Die Innenministerien mehrerer Bundesländer bauen ihre Polizeikapazitäten zur Abwehr von Drohnen aus und investieren dafür Millionenbeträge in neue Einheiten und Abfangtechnik. Das ergab eine Umfrage des Magazins "Focus" bei den Innenministern der 16 Bundesländer.
Baden-Württemberg will sein bestehendes Drohnenabwehrzentrum ausbauen und dafür 2,5 Millionen Euro in zusätzliche moderne Abfangtechnik für die Polizei investieren. "Drohnen sind längst kein harmloses technisches Spielzeug mehr, sondern eine reale, ernstzunehmende Gefahr für unsere innere Sicherheit", sagte der baden-württembergische Innenminister Manuel Hagel (CDU).
Der versuchte Anschlag mit Sprengstoffdrohnen auf den Flughafen Leipzig/Halle Anfang August habe dies auf drastische Weise gezeigt, erklärte Hagel.

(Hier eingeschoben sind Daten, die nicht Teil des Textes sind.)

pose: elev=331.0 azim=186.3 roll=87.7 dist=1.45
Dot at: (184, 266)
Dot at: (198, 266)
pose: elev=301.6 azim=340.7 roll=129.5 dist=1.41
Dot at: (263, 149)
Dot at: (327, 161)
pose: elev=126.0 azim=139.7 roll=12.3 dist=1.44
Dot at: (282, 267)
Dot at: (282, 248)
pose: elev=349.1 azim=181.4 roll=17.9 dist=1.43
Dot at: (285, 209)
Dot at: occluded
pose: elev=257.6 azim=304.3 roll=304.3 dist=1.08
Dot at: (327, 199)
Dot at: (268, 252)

In Hessen werde die Drohnenabwehr mit zehn Millionen Euro "massiv" ausgebaut. "Auch personell haben wir bereits entsprechende Verstärkungen vorgenommen", sagte der hessische Innenminister Roman Poseck (CDU). Die Sicherheitslage bezeichnete Poseck als "angespannt".
Bayern hat an den drei bayerischen Flughäfen München, Nürnberg und Memmingen bereits stationäre und mobile Abwehrtechnik im Einsatz und will diese weiter ausbauen. Das Drohnenkompetenz- und -abwehrzentrum der bayerischen Polizei in Erding soll schrittweise auf 100 Mitarbeiter anwachsen.

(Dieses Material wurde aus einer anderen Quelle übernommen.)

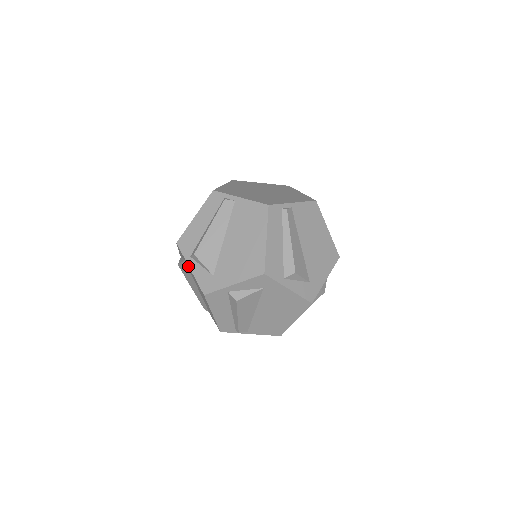
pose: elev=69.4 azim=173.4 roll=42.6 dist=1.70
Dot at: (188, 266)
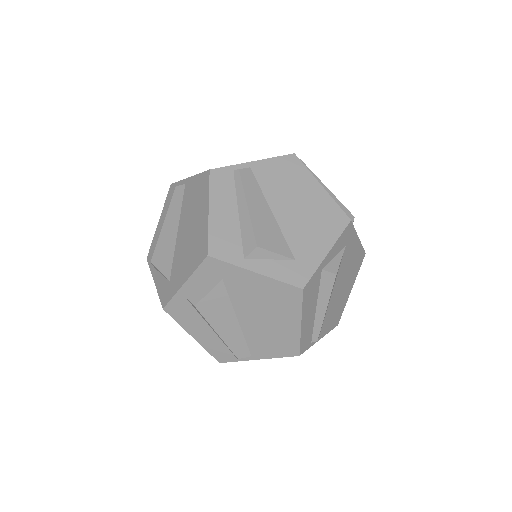
Dot at: (245, 275)
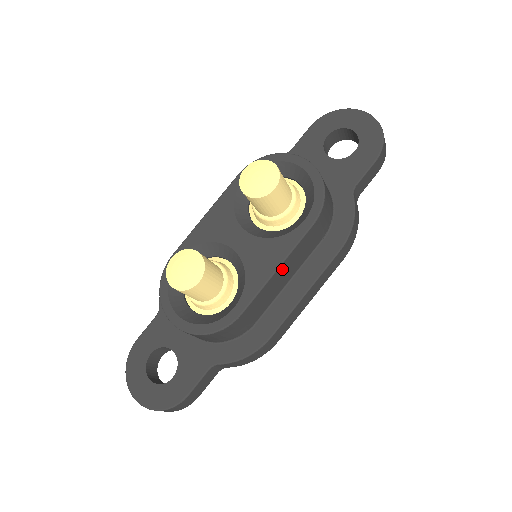
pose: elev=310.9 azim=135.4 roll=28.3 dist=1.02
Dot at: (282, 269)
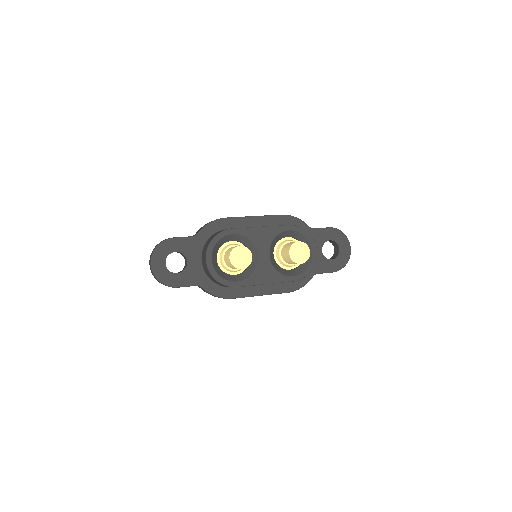
Dot at: occluded
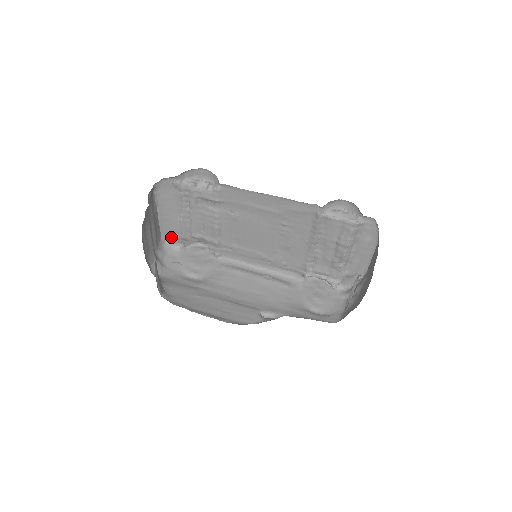
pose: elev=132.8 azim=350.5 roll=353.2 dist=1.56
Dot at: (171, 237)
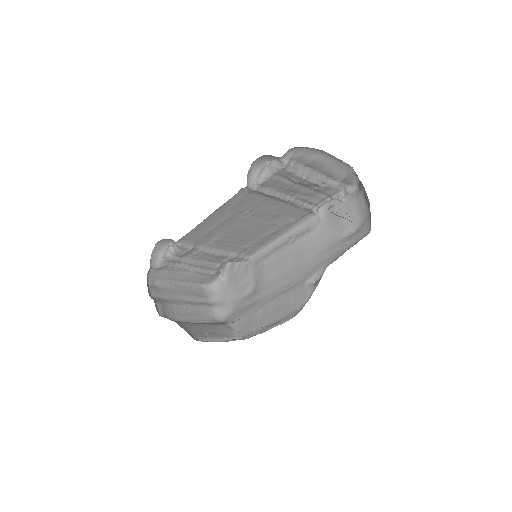
Dot at: (207, 280)
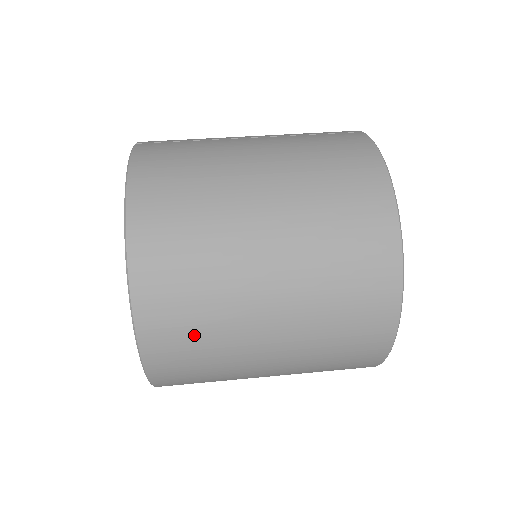
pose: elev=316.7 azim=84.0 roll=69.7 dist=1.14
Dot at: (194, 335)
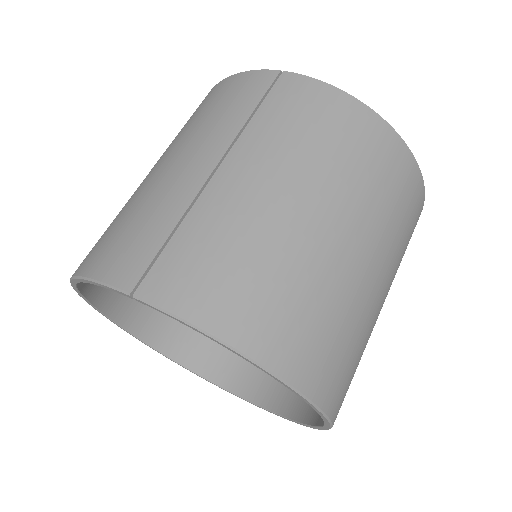
Dot at: occluded
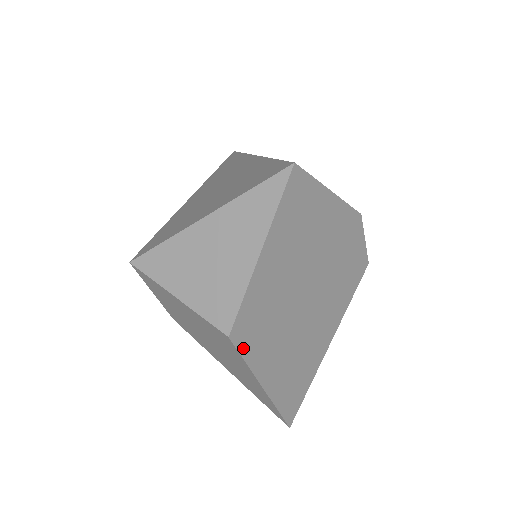
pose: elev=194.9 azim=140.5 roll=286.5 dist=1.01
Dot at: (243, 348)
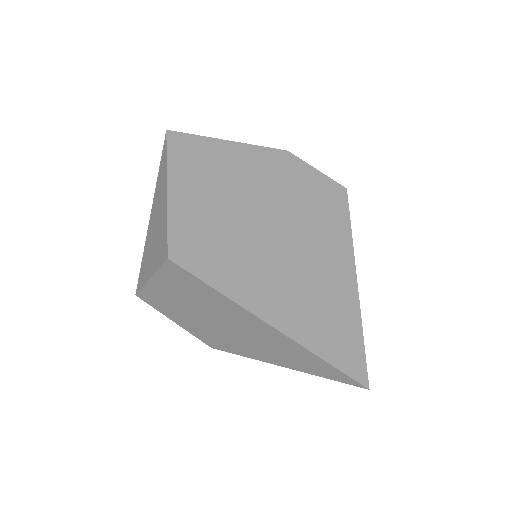
Dot at: (196, 271)
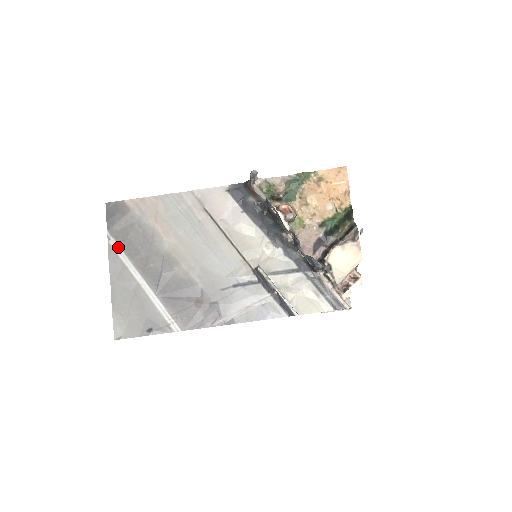
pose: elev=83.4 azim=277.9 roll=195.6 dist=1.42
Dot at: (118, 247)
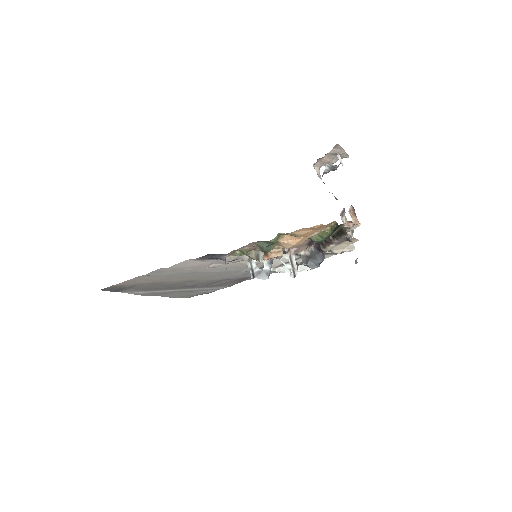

Auch Niedersachsen und Sachsen rüsten auf
Niedersachsen will 7,3 Millionen Euro für Technik zum Schutz vor Drohnen ausgeben.
Das sächsische Innenministerium plant für die Jahre 2027 und 2028 Investitionen von bis zu 7,9 Millionen Euro für neue Ausrüstung, davon soll die Hälfte in die Drohnenabwehr gehen. Allein in der ersten Jahreshälfte seien in Sachsen 13 sicherheitsrelevante Drohnenüberflüge über Standorten kritischer Infrastruktur, militärischer Einrichtungen und Rüstungsunternehmen gemeldet worden, erklärte das Ministerium.

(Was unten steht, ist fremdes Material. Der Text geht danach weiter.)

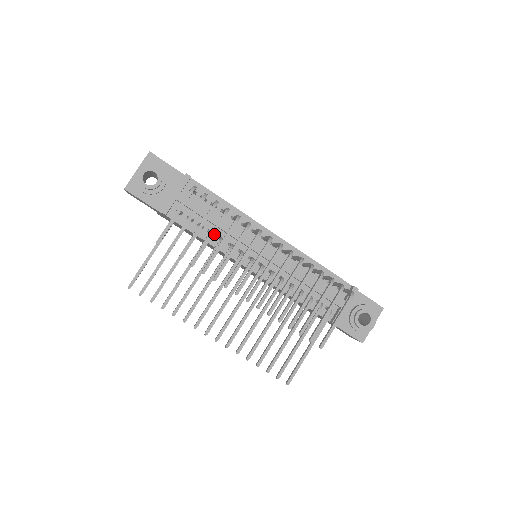
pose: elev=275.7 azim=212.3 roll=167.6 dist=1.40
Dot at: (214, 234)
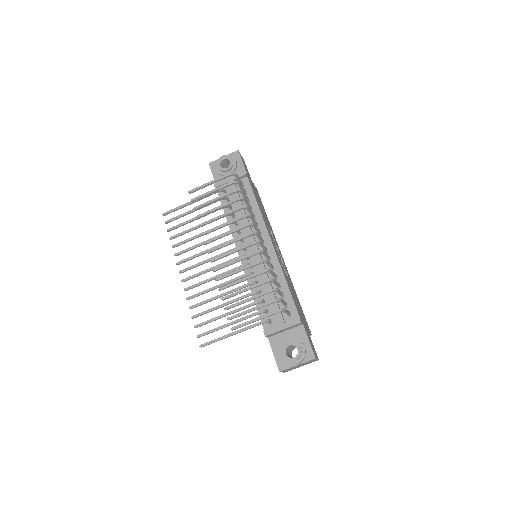
Dot at: occluded
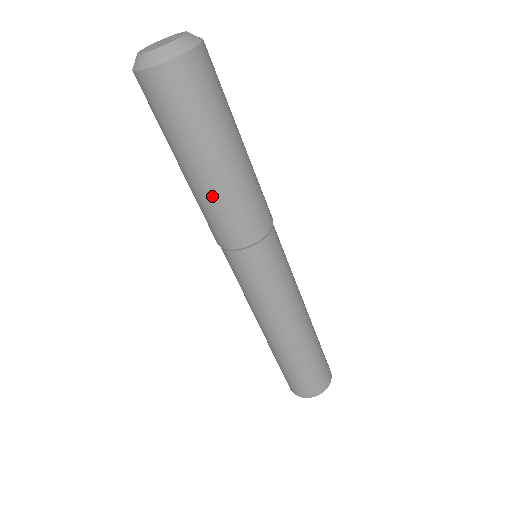
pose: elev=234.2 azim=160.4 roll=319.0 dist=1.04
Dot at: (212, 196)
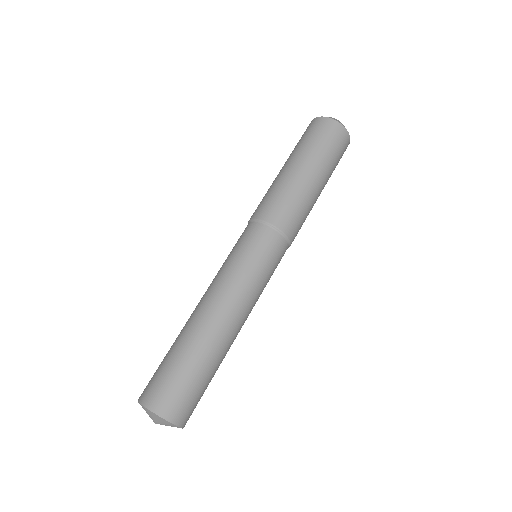
Dot at: (306, 193)
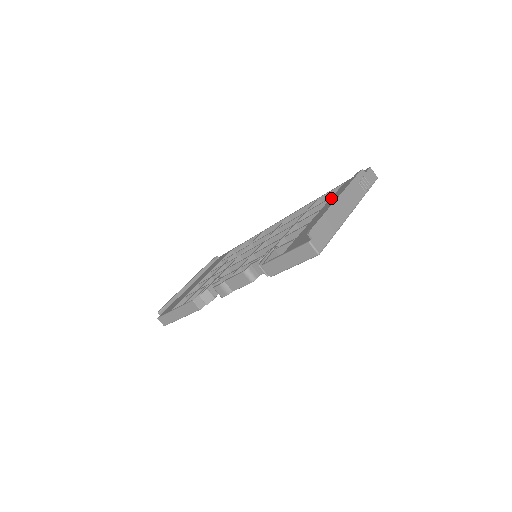
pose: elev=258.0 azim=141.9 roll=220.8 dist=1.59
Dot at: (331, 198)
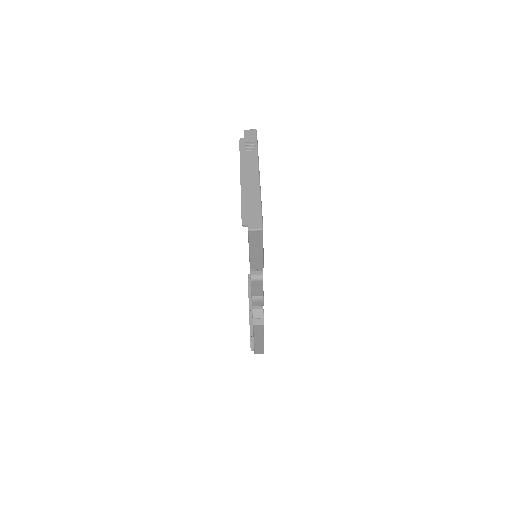
Dot at: occluded
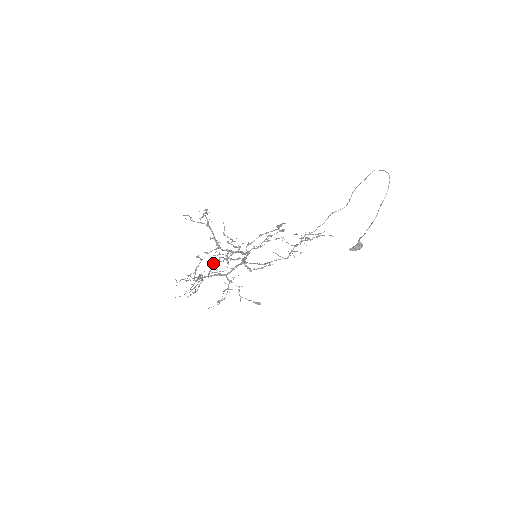
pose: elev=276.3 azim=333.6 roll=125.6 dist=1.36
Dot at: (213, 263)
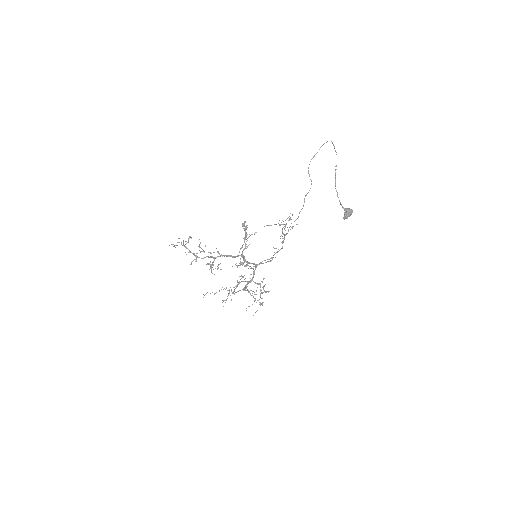
Dot at: occluded
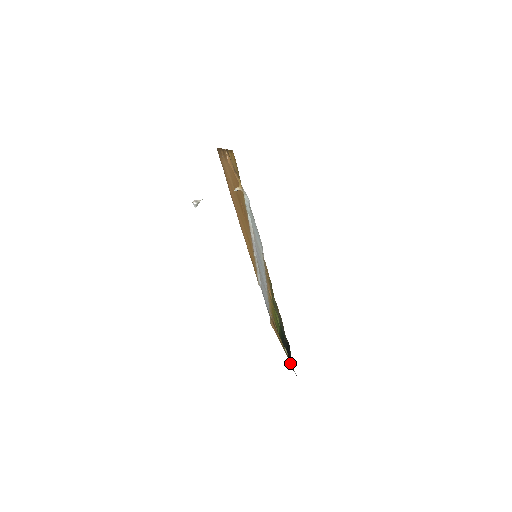
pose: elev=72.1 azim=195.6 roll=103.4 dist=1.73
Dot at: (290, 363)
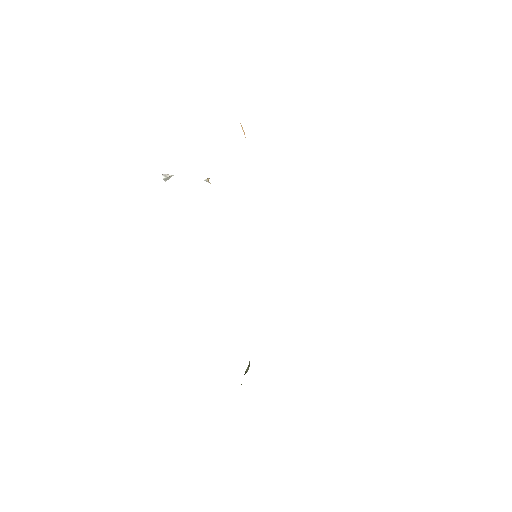
Dot at: occluded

In Schleswig-Holstein waren es nach Auskunft des Ministeriums 2025 insgesamt 148 Fälle. Das Land hat inzwischen 50 neue Stellen für die Drohnenabwehreinheit und die Ermittlungsarbeit geschaffen und sieben Millionen Euro in moderne Abfangtechnik investiert.
Die Bundesregierung macht Russland für den Vorfall am Flughafen Leipzig/Halle mit Sprengstoffdrohnen verantwortlich und sieht Deutschland inzwischen als "tägliches Ziel hybrider Kriegsführung".